***** DATA TO PROCESS *****
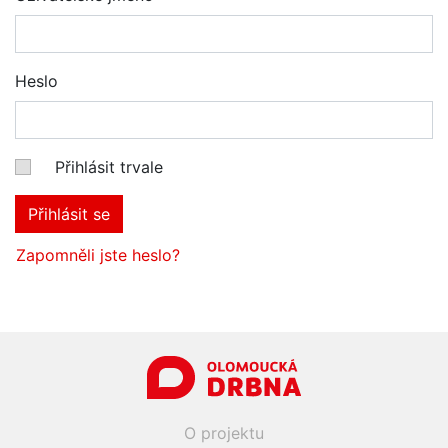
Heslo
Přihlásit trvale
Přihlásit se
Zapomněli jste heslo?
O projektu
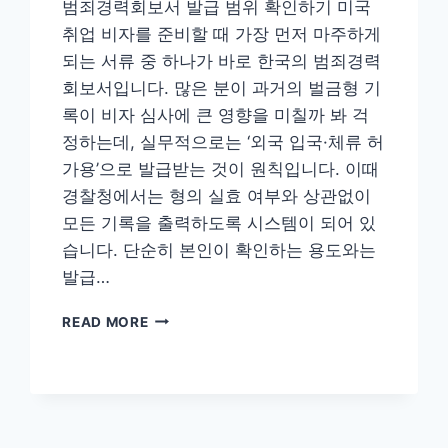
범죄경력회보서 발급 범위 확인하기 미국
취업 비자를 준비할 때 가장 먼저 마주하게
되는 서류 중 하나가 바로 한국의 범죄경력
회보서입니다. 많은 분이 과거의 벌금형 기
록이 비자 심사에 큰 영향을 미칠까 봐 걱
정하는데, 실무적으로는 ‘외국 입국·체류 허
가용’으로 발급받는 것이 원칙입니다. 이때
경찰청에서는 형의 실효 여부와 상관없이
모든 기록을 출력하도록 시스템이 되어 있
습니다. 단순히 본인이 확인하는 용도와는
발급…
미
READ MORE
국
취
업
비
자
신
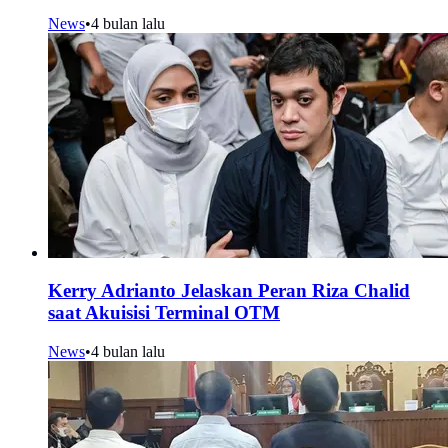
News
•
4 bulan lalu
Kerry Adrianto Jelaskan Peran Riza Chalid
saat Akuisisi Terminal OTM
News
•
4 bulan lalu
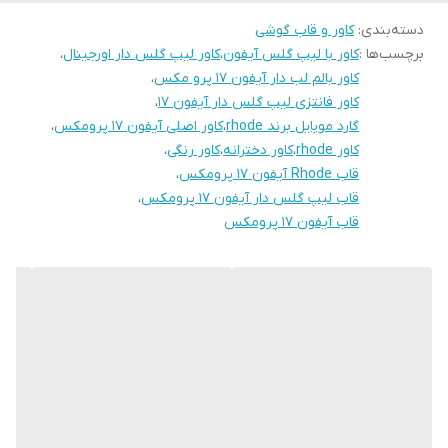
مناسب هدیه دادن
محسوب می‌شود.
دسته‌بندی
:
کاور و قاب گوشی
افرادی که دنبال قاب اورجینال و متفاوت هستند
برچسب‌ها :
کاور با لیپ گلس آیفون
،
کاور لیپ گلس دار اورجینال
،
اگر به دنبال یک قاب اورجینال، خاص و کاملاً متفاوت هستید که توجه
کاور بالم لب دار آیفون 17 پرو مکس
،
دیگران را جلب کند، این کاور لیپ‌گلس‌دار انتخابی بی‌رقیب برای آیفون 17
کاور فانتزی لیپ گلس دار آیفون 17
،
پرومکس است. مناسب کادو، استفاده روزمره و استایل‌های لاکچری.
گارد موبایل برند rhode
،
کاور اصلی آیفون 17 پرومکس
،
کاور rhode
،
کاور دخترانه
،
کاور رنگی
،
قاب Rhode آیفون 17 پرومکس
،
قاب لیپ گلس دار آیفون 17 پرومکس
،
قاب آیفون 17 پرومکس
*****
***** DATA TO PROCESS *****
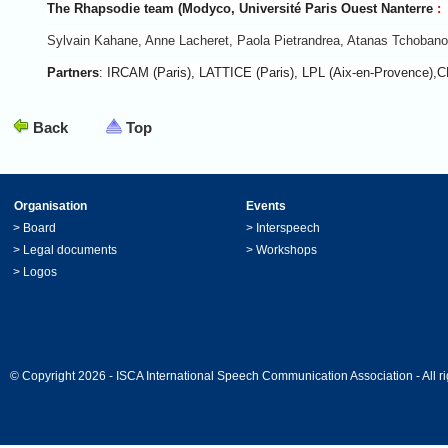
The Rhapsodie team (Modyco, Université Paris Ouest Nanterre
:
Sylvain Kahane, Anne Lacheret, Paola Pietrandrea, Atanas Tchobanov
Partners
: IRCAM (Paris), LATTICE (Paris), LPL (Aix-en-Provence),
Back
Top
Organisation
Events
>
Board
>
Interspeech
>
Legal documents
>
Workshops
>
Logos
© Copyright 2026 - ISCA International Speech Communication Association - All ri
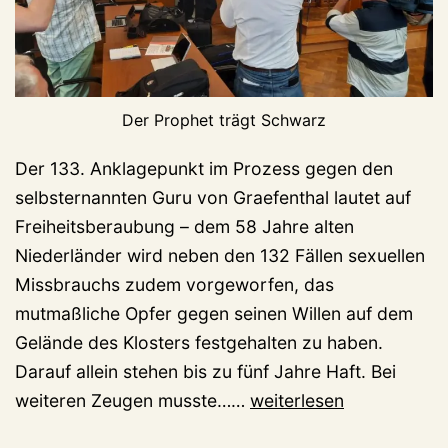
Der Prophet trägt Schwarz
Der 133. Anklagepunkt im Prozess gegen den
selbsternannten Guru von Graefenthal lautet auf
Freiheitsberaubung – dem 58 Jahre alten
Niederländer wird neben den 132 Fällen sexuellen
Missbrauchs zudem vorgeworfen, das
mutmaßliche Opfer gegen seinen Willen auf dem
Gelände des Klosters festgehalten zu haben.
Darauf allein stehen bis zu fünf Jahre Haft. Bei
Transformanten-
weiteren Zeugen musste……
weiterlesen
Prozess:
*****
TO DO: Transcribe the lines above between the line holding "کاور دخترانه" and the line holding "قاب آیفون 17 پرومکس", inclusive, exactly as they stand and with nothing added.

SOLUTION:
کاور دخترانه
،
کاور رنگی
،
قاب Rhode آیفون 17 پرومکس
،
قاب لیپ گلس دار آیفون 17 پرومکس
،
قاب آیفون 17 پرومکس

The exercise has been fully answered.